Release Note


In 2021.1 release, GQE receives early-access support the following features

  • 64-bit join support: now the gqeJoin kernel and its companion gqePart kernel has been extended to 64-bit key and payload, so that larger scale of data can be supported.
  • Initial Bloom-filter support: the gqeJoin kernel now ships with a mode in which it executes Bloom-filter probing. This improves efficiency on certain multi-node flows where minimizing data size in early stage is important.

Both features are offered now as L3 pure software APIs, please check corresponding L3 test cases.


The 2020.2 release brings a major update to the GQE kernel design, and brand new L3 APIs for JOIN and GROUP-BY AGGREGATE.

  • The GQE kernels now take each column as an input buffer, which can greatly simplify the data preparation on the host-code side. Also, allocating multiple buffers on host side turns should cause less out-of-memory issues comparing to a big contiguous one, especially when the server is under heavy load.
  • The L2 layer now provides command classes to generate the configuration bits for GQE kernels. Developers no longer have to dive into the bitmap table to understand which bit(s) to toggle to enable or disable a function in GQE pipeline. Thus the host code can be less error-prone and more sustainable.
  • The all-new experimental L3 APIs are built with our experiments and insights into scaling the problem size that GQE can handle. They can breakdown the tables into parts based on hash, and call the GQE kernels multiple rounds in a well-schedule fashion. The strategy of execution is separated from execution, so database gurus can fine-tune the execution based on table statistics, without messing with the OpenCL execution part.


The 2020.1 release contains:

  • Compound sort API (compoundSort): Previously three sort algorithm modules have been provided, and this new API combines insertSort and mergeSort, to provide a more scalable solution for on-chip sorting. When working with 32-bit integer keys, URAM resource on one SLR could support the design to scale to 2M entries.
  • Better HBM bandwidth usage in hash-join (hashJoinV3): In 2019.2 Alveo U280 shell, ECC has been enabled. So sub-ECC size write to HBM becomes read-modify-write, and wastes some bandwidth. The hashJoinV3 primitive in this release has been modified to use 256-bit port, to avoid this problem.
  • Various bug fixes: many small issues has been cleaned up, especially in host code of L2/demos.


The 2019.2 release introduces GQE (generic query engine) kernels, which are post-bitstream programmable and allow different SQL queries to be accelerated with one xclbin. It is conceptually a big step from per-query design, and a sound example of Xilinx’s acceleration approach.

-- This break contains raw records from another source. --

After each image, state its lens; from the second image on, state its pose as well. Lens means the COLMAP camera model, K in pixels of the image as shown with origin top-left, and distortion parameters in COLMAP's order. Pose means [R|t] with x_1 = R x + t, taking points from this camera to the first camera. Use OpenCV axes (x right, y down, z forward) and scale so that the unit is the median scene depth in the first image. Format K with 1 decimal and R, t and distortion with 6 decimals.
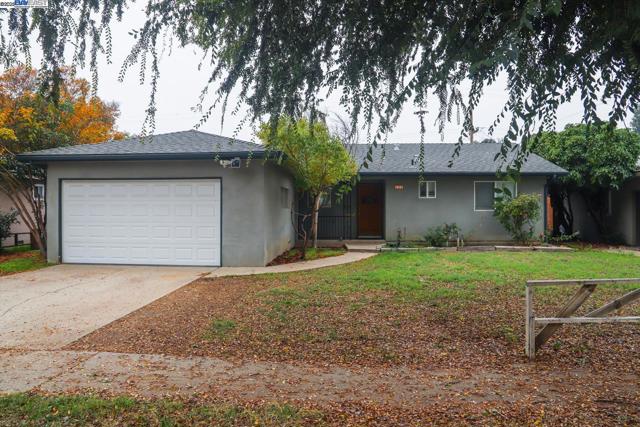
lens RADIAL K [[460.6, 0, 319.5], [0, 460.6, 213.7], [0, 0, 1]] dist [-0.093189, 0.058086]
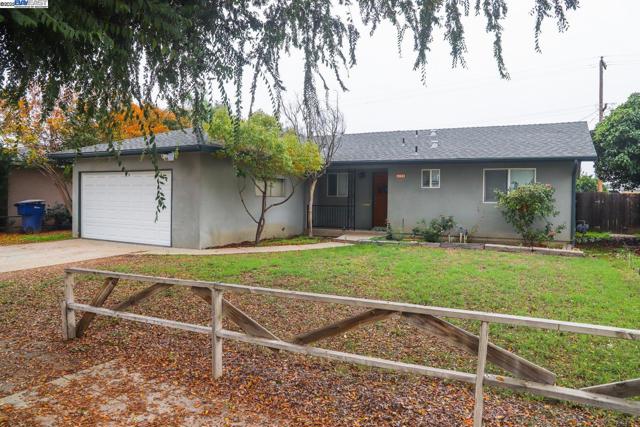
lens RADIAL K [[460.6, 0, 317.2], [0, 460.6, 214.6], [0, 0, 1]] dist [-0.093189, 0.058086]
pose [[0.913065, 0.029317, -0.406759, 0.470151], [-0.017578, 0.999315, 0.032566, -0.008033], [0.407435, -0.022585, 0.912955, 0.086361]]
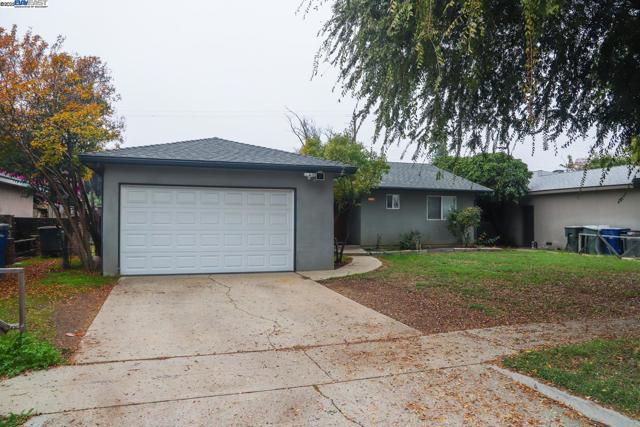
lens RADIAL K [[460.6, 0, 321.5], [0, 460.6, 211.9], [0, 0, 1]] dist [-0.093189, 0.058086]
pose [[0.915711, 0.011924, 0.401661, -0.476545], [-0.003332, 0.999751, -0.022085, 0.000078], [-0.401825, 0.018885, 0.915522, -0.008240]]
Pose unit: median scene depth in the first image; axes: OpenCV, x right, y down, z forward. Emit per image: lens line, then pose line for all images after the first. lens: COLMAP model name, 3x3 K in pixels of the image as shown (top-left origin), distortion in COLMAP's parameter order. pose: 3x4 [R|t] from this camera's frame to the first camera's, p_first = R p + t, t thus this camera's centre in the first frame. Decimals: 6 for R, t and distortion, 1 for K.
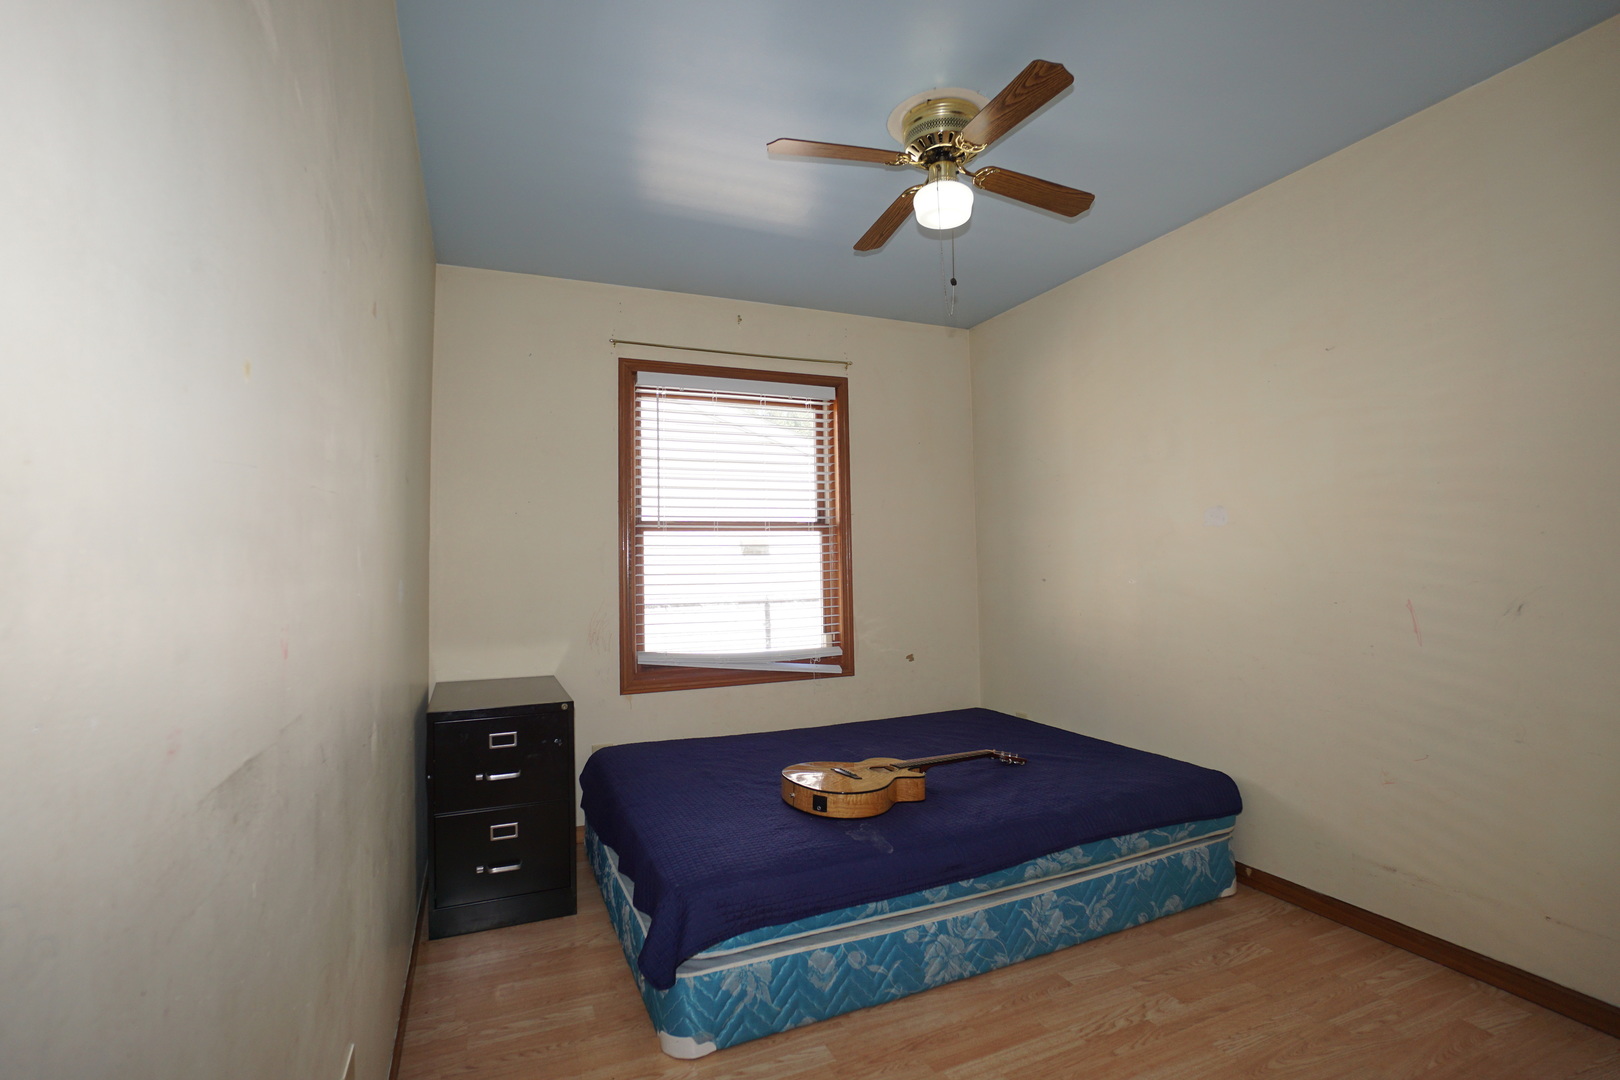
lens RADIAL K [[733.1, 0, 805.1], [0, 733.1, 522.2], [0, 0, 1]] dist [-0.066306, 0.024429]
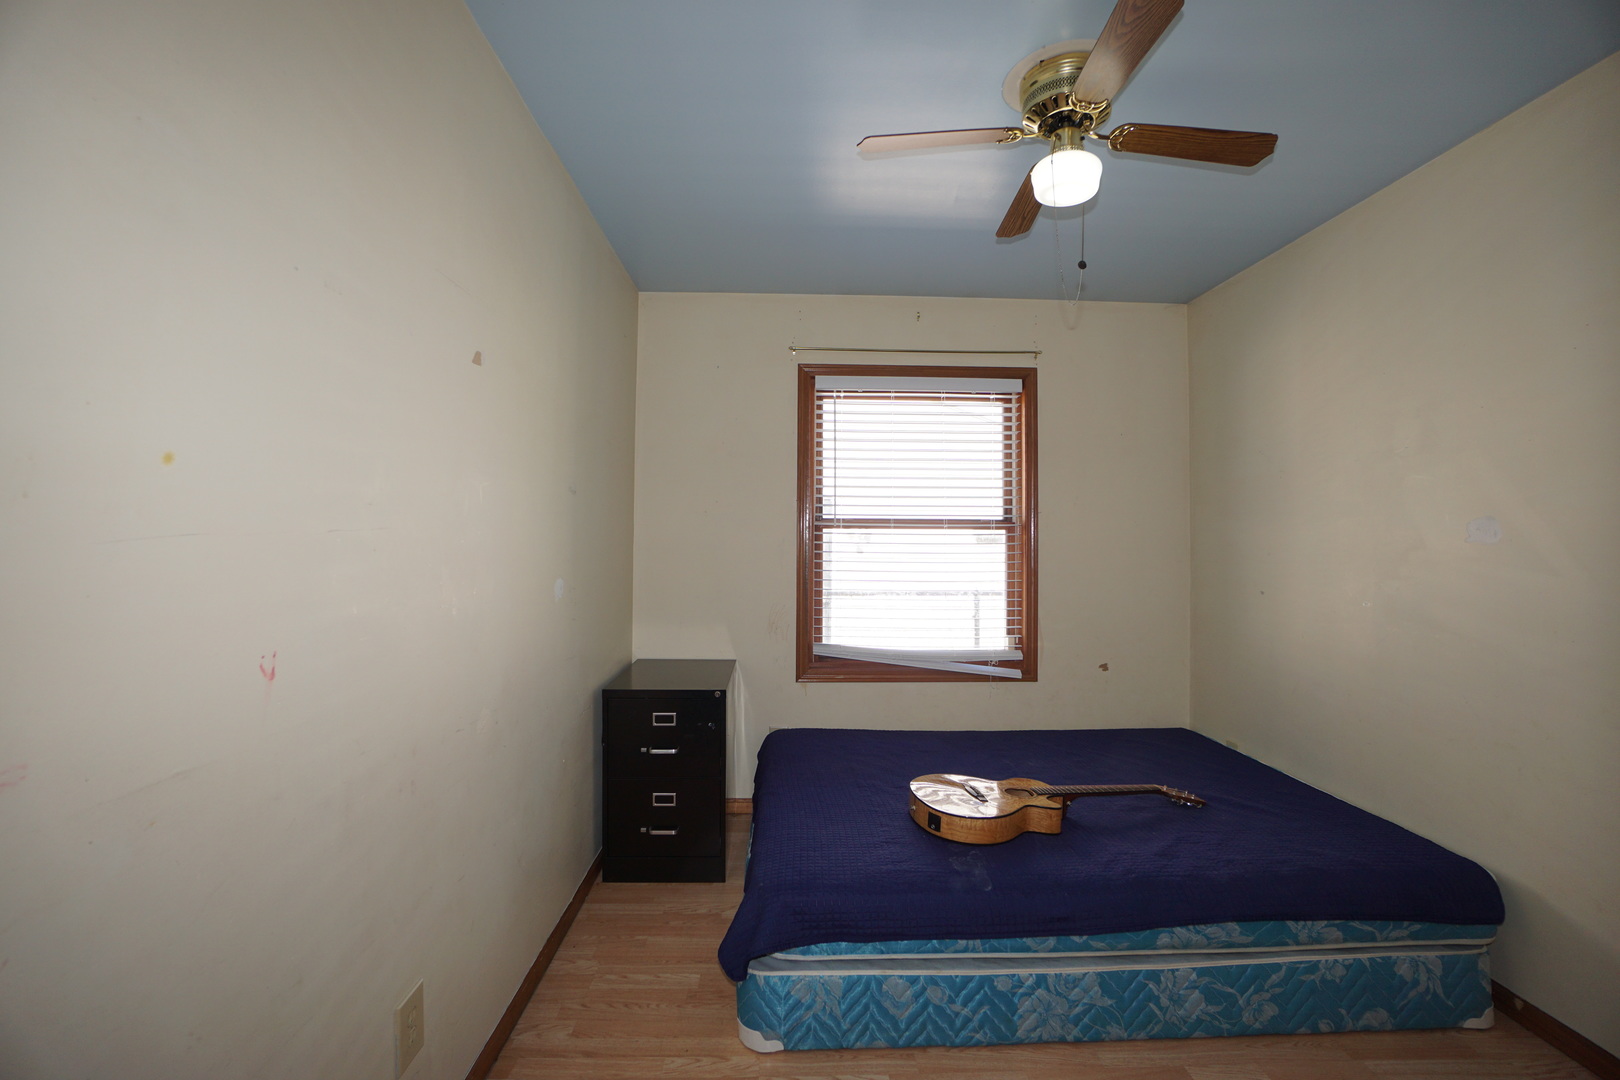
lens RADIAL K [[699.5, 0, 807.0], [0, 699.5, 527.9], [0, 0, 1]] dist [-0.061084, 0.021705]
pose [[0.931597, 0.017920, -0.363052, 0.182153], [-0.004585, 0.999284, 0.037558, -0.039083], [0.363465, -0.033325, 0.931012, 0.084742]]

Each GQE kernel is essentially a programmable pipeline of execution step primitives, which can be enabled or bypassed via run-time configuration.

Internal Release

The first release provides a range of HLS primitives for mapping the execution plan steps in relational database. They cover most of the occurrence in the plan generated from TPC-H 22 queries.

These modules work in streaming fashion and can work in parallel when possible.